# [WHAT IS BEING ASKED]
Filter the material below down to the lines that contain the string "ABOJERIS", and copy each of those lines in full. Case counts when matching.

# [DATA TO USE]

+ + + + + + +

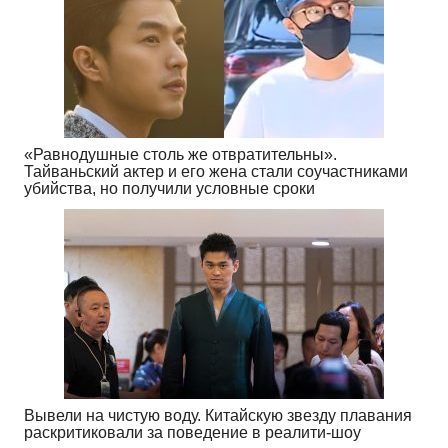
«Равнодушные столь же отвратительны».
Тайваньский актер и его жена стали соучастниками
убийства, но получили условные сроки
Вывели на чистую воду. Китайскую звезду плавания
раскритиковали за поведение в реалити-шоу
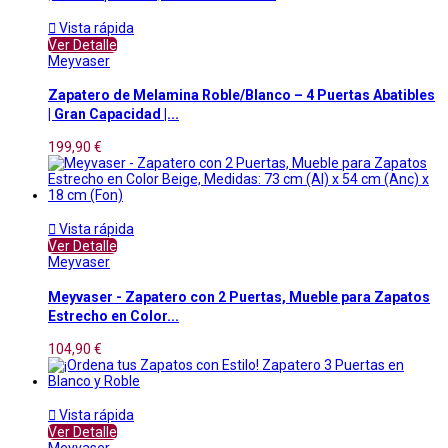

Vista rápida
Ver Detalle
Meyvaser
Zapatero de Melamina Roble/Blanco – 4 Puertas Abatibles
| Gran Capacidad |...
199,90 €

Vista rápida
Ver Detalle
Meyvaser
Meyvaser - Zapatero con 2 Puertas, Mueble para Zapatos
Estrecho en Color...
104,90 €

Vista rápida
Ver Detalle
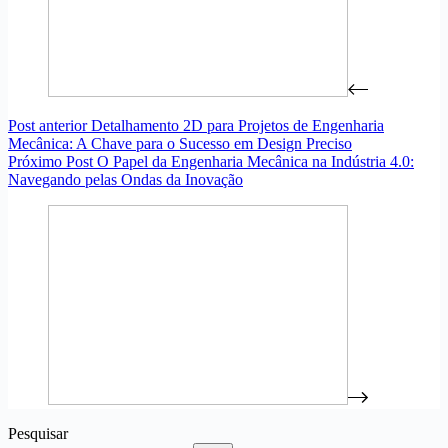
Post
anterior
Detalhamento 2D para Projetos de Engenharia
Mecânica: A Chave para o Sucesso em Design Preciso
Próximo
Post
O Papel da Engenharia Mecânica na Indústria 4.0:
Navegando pelas Ondas da Inovação
Pesquisar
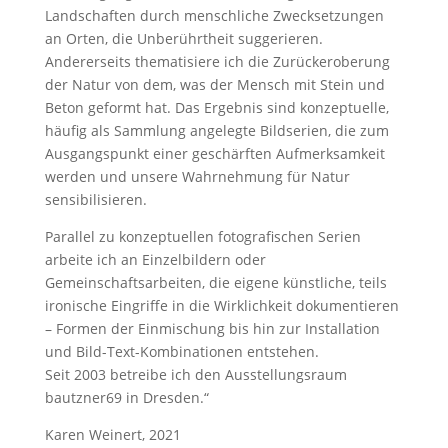
Landschaften durch menschliche Zwecksetzungen
an Orten, die Unberührtheit suggerieren.
Andererseits thematisiere ich die Zurückeroberung
der Natur von dem, was der Mensch mit Stein und
Beton geformt hat. Das Ergebnis sind konzeptuelle,
häufig als Sammlung angelegte Bildserien, die zum
Ausgangspunkt einer geschärften Aufmerksamkeit
werden und unsere Wahrnehmung für Natur
sensibilisieren.
Parallel zu konzeptuellen fotografischen Serien
arbeite ich an Einzelbildern oder
Gemeinschaftsarbeiten, die eigene künstliche, teils
ironische Eingriffe in die Wirklichkeit dokumentieren
– Formen der Einmischung bis hin zur Installation
und Bild-Text-Kombinationen entstehen.
Seit 2003 betreibe ich den Ausstellungsraum
bautzner69 in Dresden.“
Karen Weinert, 2021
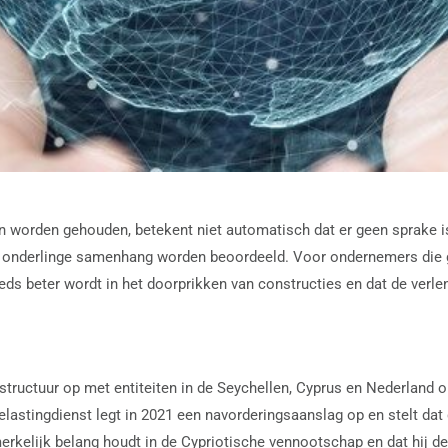
on worden gehouden, betekent niet automatisch dat er geen sprake i
in onderlinge samenhang worden beoordeeld. Voor ondernemers die 
teeds beter wordt in het doorprikken van constructies en dat de ver
ructuur op met entiteiten in de Seychellen, Cyprus en Nederland om
Belastingdienst legt in 2021 een navorderingsaanslag op en stelt da
rkelijk belang houdt in de Cypriotische vennootschap en dat hij de U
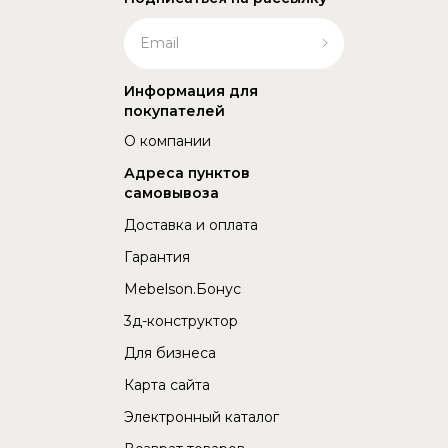
Информация для
покупателей
О компании
Адреса пунктов
самовывоза
Доставка и оплата
Гарантия
Mebelson.Бонус
3д-конструктор
Для бизнеса
Карта сайта
Электронный каталог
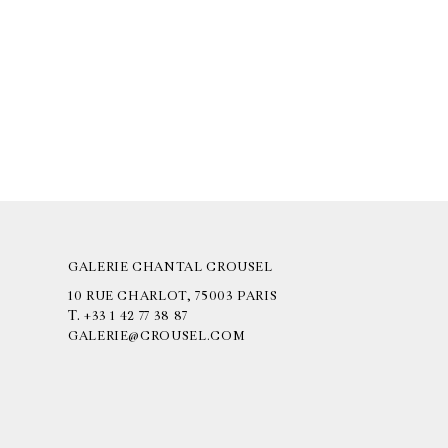
GALERIE CHANTAL CROUSEL
10 RUE CHARLOT, 75003 PARIS
T.
+33 1 42 77 38 87
GALERIE@CROUSEL.COM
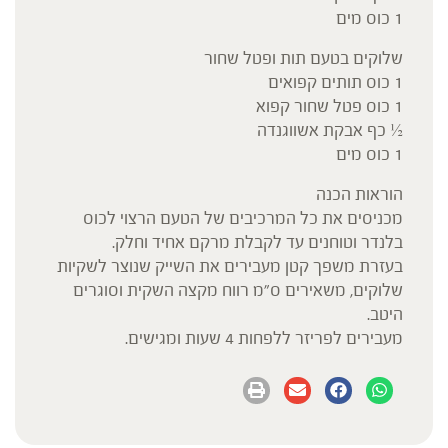
1 כוס מים
שלוקים בטעם תות ופטל שחור
1 כוס תותים קפואים
1 כוס פטל שחור קפוא
½ כף אבקת אשווגנדה
1 כוס מים
הוראות הכנה
מכניסים את כל המרכיבים של הטעם הרצוי לכוס
בלנדר וטוחנים עד לקבלת מרקם אחיד וחלק.
בעזרת משפך קטן מעבירים את השייק שנוצר לשקיות
שלוקים, משאירים ס”מ רווח מקצה השקית וסוגרים
היטב.
מעבירים לפריזר ללפחות 4 שעות ומגישים.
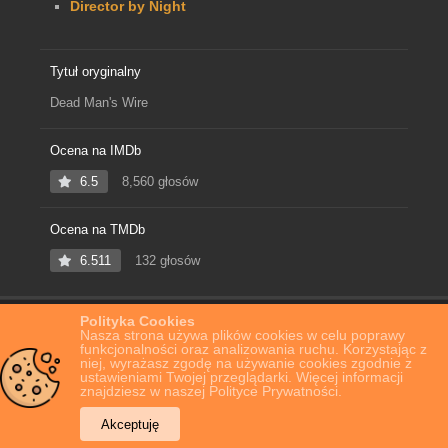
Director by Night
Tytuł oryginalny
Dead Man's Wire
Ocena na IMDb
6.5
8,560 głosów
Ocena na TMDb
6.511
132 głosów
Polityka Cookies
Home
Film Online
Desperat
Nasza strona używa plików cookies w celu poprawy
funkcjonalności oraz analizowania ruchu. Korzystając z
niej, wyrażasz zgodę na używanie cookies zgodnie z
ustawieniami Twojej przeglądarki. Więcej informacji
znajdziesz w naszej Polityce Prywatności.
Akceptuję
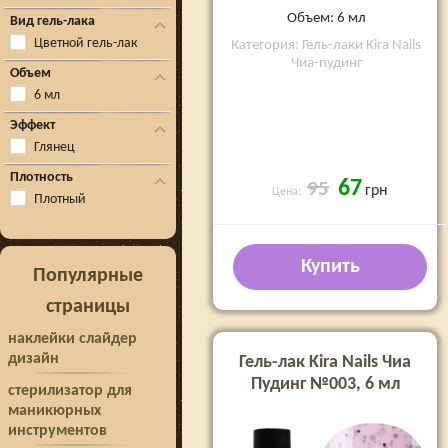
Объем: 6 мл
Вид гель-лака
Цветной гель-лак
Категория: Гель-лаки Kira Nails
Чиа-пудинг
Объем
6 мл
Эффект
Глянец
Плотность
67
95
грн
Цена:
Плотный
Купить
Популярные
страницы
наклейки слайдер
дизайн
Гель-лак Kira Nails Чиа
Пудинг №003, 6 мл
стерилизатор для
маникюрных
инструментов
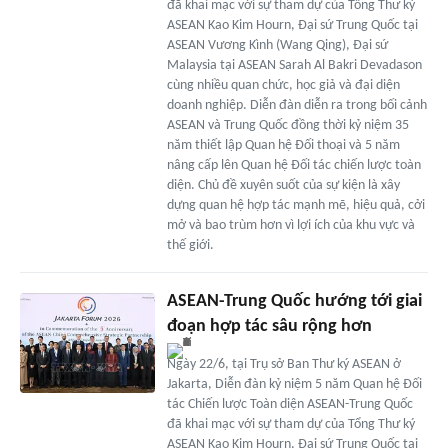
đã khai mạc với sự tham dự của Tổng Thư ký
ASEAN Kao Kim Hourn, Đại sứ Trung Quốc tại
ASEAN Vương Kình (Wang Qing), Đại sứ
Malaysia tại ASEAN Sarah Al Bakri Devadason
cùng nhiều quan chức, học giả và đại diện
doanh nghiệp. Diễn đàn diễn ra trong bối cảnh
ASEAN và Trung Quốc đồng thời kỷ niệm 35
năm thiết lập Quan hệ Đối thoại và 5 năm
nâng cấp lên Quan hệ Đối tác chiến lược toàn
diện. Chủ đề xuyên suốt của sự kiện là xây
dựng quan hệ hợp tác mạnh mẽ, hiệu quả, cởi
mở và bao trùm hơn vì lợi ích của khu vực và
thế giới.
ASEAN-Trung Quốc hướng tới giai
đoạn hợp tác sâu rộng hơn
Ngày 22/6, tại Trụ sở Ban Thư ký ASEAN ở
Jakarta, Diễn đàn kỷ niệm 5 năm Quan hệ Đối
tác Chiến lược Toàn diện ASEAN-Trung Quốc
đã khai mạc với sự tham dự của Tổng Thư ký
ASEAN Kao Kim Hourn, Đại sứ Trung Quốc tại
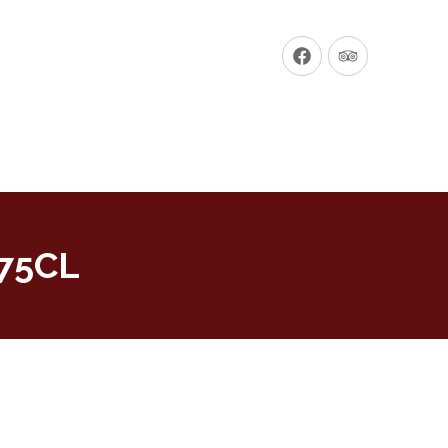
New
New
Window
Window
 75CL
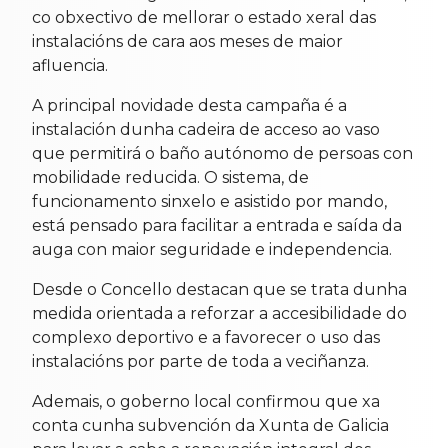
co obxectivo de mellorar o estado xeral das
instalacións de cara aos meses de maior
afluencia.
A principal novidade desta campaña é a
instalación dunha cadeira de acceso ao vaso
que permitirá o baño autónomo de persoas con
mobilidade reducida. O sistema, de
funcionamento sinxelo e asistido por mando,
está pensado para facilitar a entrada e saída da
auga con maior seguridade e independencia.
Desde o Concello destacan que se trata dunha
medida orientada a reforzar a accesibilidade do
complexo deportivo e a favorecer o uso das
instalacións por parte de toda a veciñanza.
Ademais, o goberno local confirmou que xa
conta cunha subvención da Xunta de Galicia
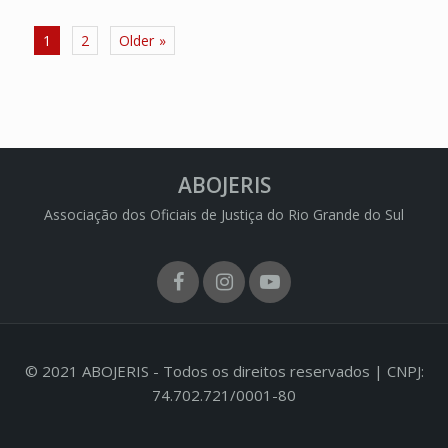
Paginação
1
2
Older
de
posts
ABOJERIS
Associação dos Oficiais de Justiça do Rio Grande do Sul
Facebook
Instagram
Youtube
© 2021 ABOJERIS - Todos os direitos reservados | CNPJ:
74.702.721/0001-80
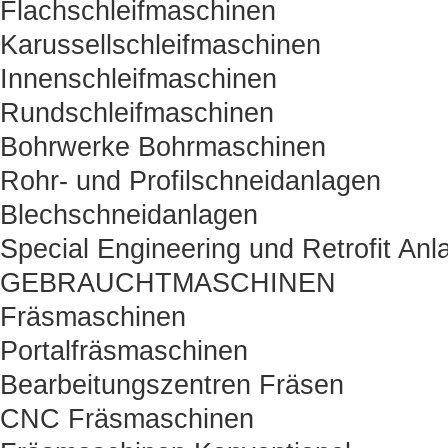
Flachschleifmaschinen
Karussellschleifmaschinen
Innenschleifmaschinen
Rundschleifmaschinen
Bohrwerke Bohrmaschinen
Rohr- und Profilschneidanlagen
Blechschneidanlagen
Special Engineering und Retrofit Anl
GEBRAUCHTMASCHINEN
Fräsmaschinen
Portalfräsmaschinen
Bearbeitungszentren Fräsen
CNC Fräsmaschinen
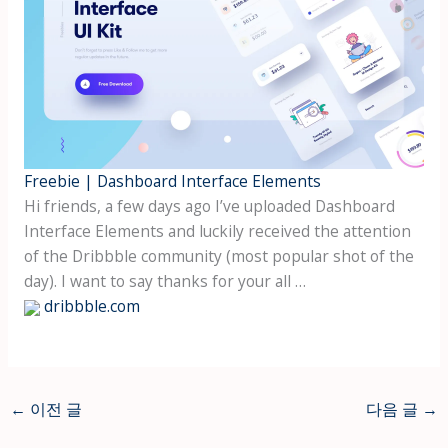
Freebie | Dashboard Interface Elements
Hi friends, a few days ago I’ve uploaded Dashboard
Interface Elements and luckily received the attention
of the Dribbble community (most popular shot of the
day). I want to say thanks for your all …
dribbble.com
←
이전 글
다음 글
→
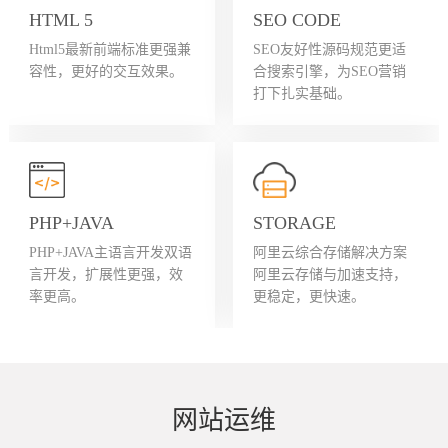
HTML 5
SEO CODE
Html5最新前端标准更强兼
SEO友好性源码规范更适
容性，更好的交互效果。
合搜索引擎，为SEO营销
打下扎实基础。
PHP+JAVA
STORAGE
PHP+JAVA主语言开发双语
阿里云综合存储解决方案
言开发，扩展性更强，效
阿里云存储与加速支持，
率更高。
更稳定，更快速。
网站运维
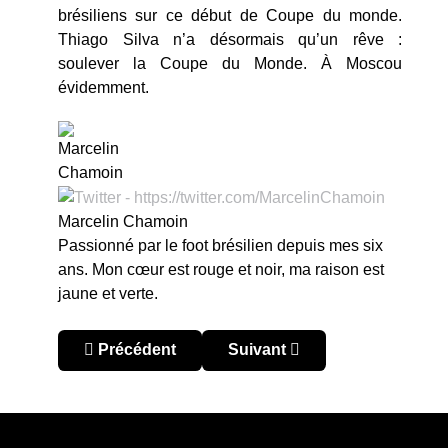
brésiliens sur ce début de Coupe du monde.
Thiago Silva n’a désormais qu’un rêve :
soulever la Coupe du Monde. À Moscou
évidemment.
Marcelin Chamoin
Passionné par le foot brésilien depuis mes six
ans. Mon cœur est rouge et noir, ma raison est
jaune et verte.
Article précédent : Coupe du Monde 2018 - Cahi
Article suivant : Coupe du Mon
Précédent
Suivant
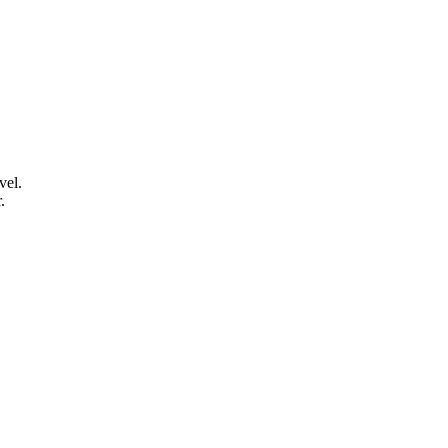
vel.
.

+ + + + + + +

# [WRITTEN RESPONSE]
ABOJERIS
© 2021 ABOJERIS - Todos os direitos reservados | CNPJ:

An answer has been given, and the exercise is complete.